[Saved entries]
○ ○ ○ ○ ○

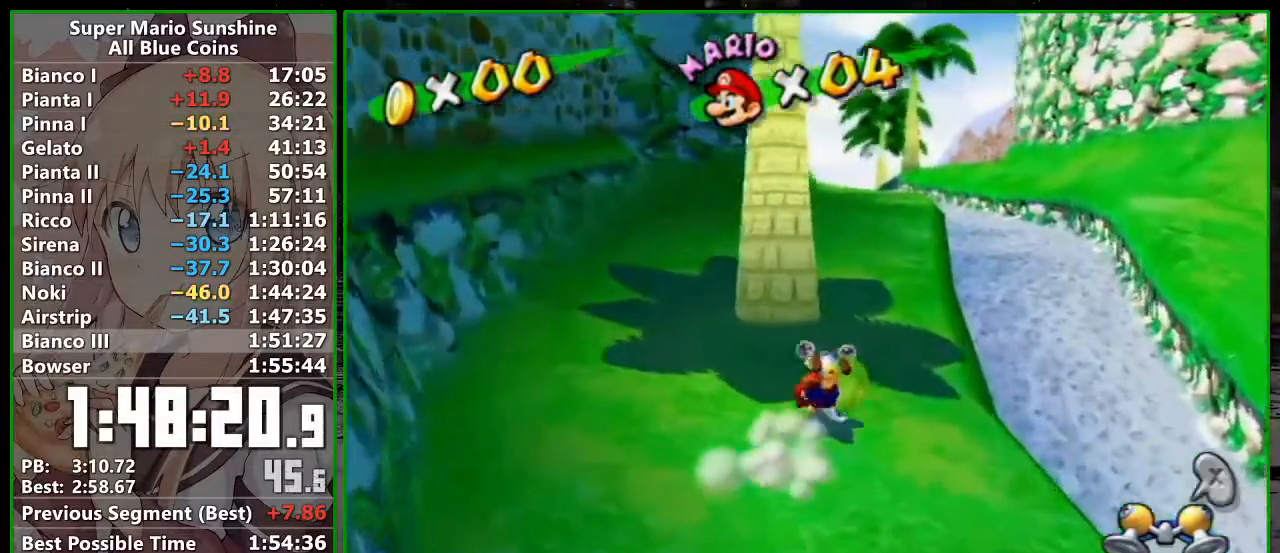
{"buttons": ["B", "X"], "left_stick": "up-left", "right_stick": "center", "events": [[17, "B", "up"], [17, "left_stick", "up"], [183, "B", "down"], [267, "left_stick", "up-left"], [333, "B", "up"], [417, "X", "down"], [483, "B", "down"]]}
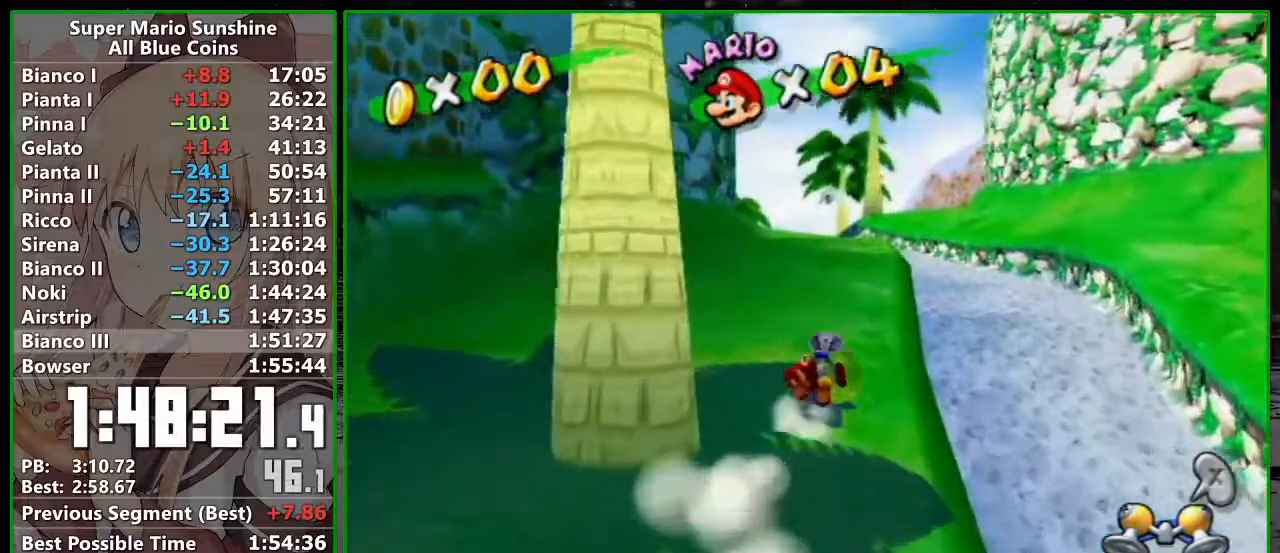
{"buttons": [], "left_stick": "up-left", "right_stick": "center", "events": [[17, "X", "up"], [117, "B", "up"], [267, "B", "down"], [450, "B", "up"]]}
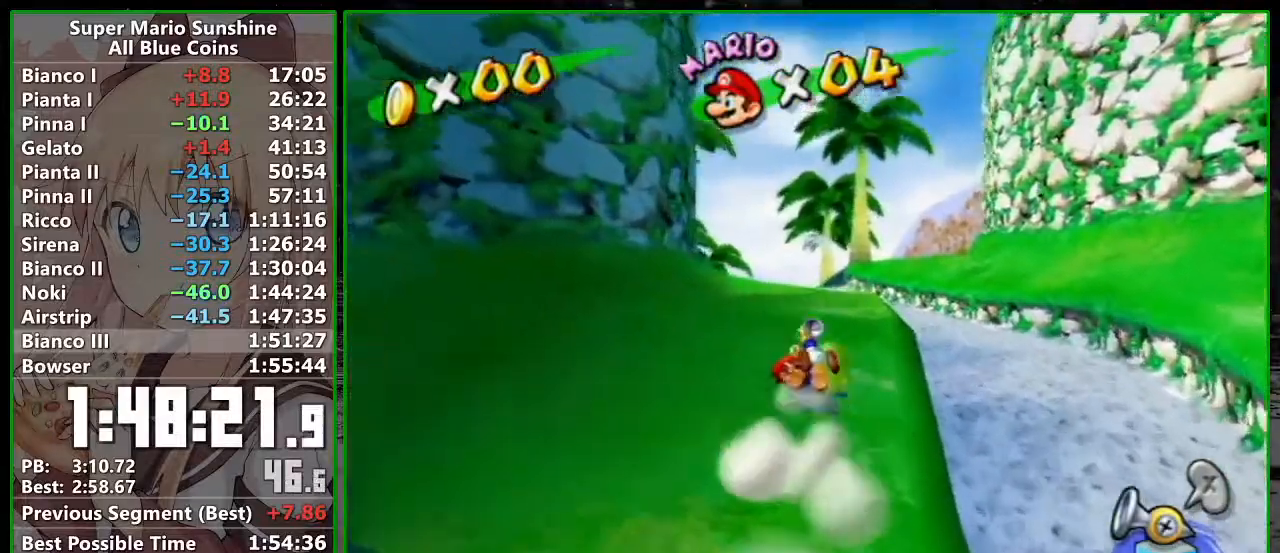
{"buttons": ["B"], "left_stick": "up-left", "right_stick": "center", "events": [[83, "B", "down"], [267, "B", "up"], [367, "B", "down"]]}
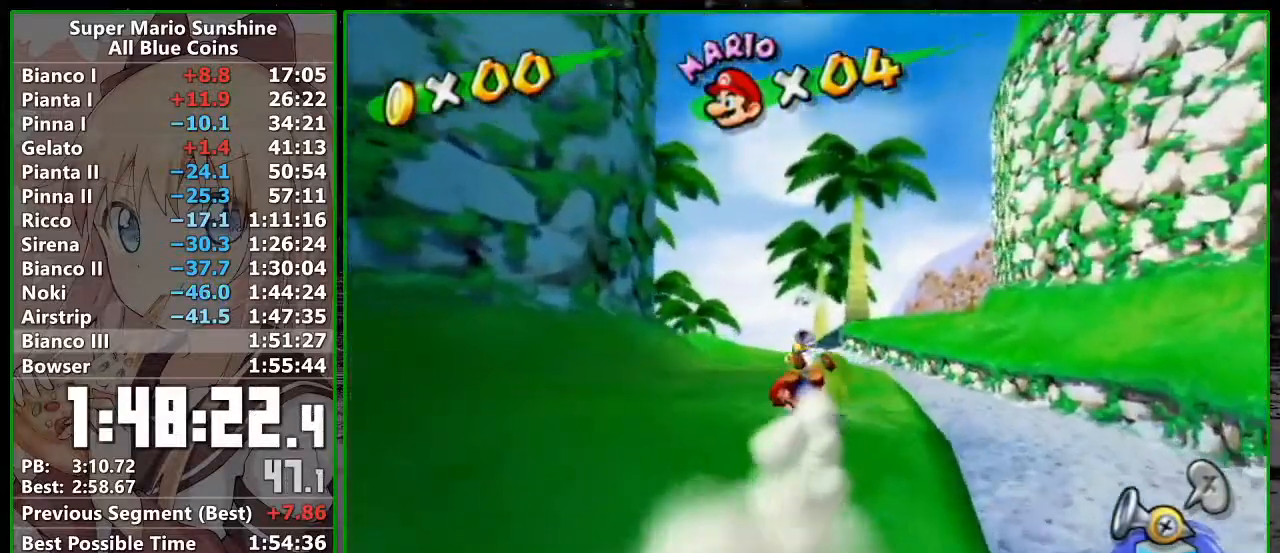
{"buttons": [], "left_stick": "up-left", "right_stick": "center", "events": [[83, "B", "up"], [217, "B", "down"], [417, "B", "up"]]}
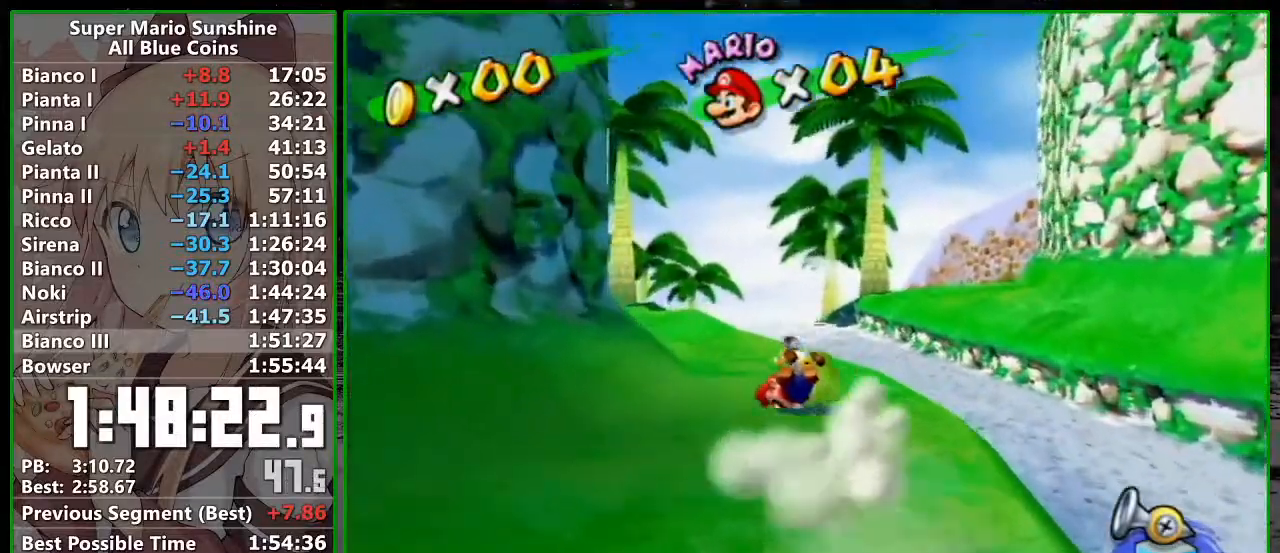
{"buttons": ["B"], "left_stick": "up-left", "right_stick": "center", "events": [[83, "B", "down"], [267, "B", "up"], [417, "B", "down"]]}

○ ○ ○ ○ ○

● **Your goal**
Quote every entry exactly, with the pictures omitted.

● **Written response**
{"buttons": ["B", "X"], "left_stick": "up-left", "right_stick": "center", "events": [[17, "B", "up"], [17, "left_stick", "up"], [183, "B", "down"], [267, "left_stick", "up-left"], [333, "B", "up"], [417, "X", "down"], [483, "B", "down"]]}
{"buttons": [], "left_stick": "up-left", "right_stick": "center", "events": [[17, "X", "up"], [117, "B", "up"], [267, "B", "down"], [450, "B", "up"]]}
{"buttons": ["B"], "left_stick": "up-left", "right_stick": "center", "events": [[83, "B", "down"], [267, "B", "up"], [367, "B", "down"]]}
{"buttons": [], "left_stick": "up-left", "right_stick": "center", "events": [[83, "B", "up"], [217, "B", "down"], [417, "B", "up"]]}
{"buttons": ["B"], "left_stick": "up-left", "right_stick": "center", "events": [[83, "B", "down"], [267, "B", "up"], [417, "B", "down"]]}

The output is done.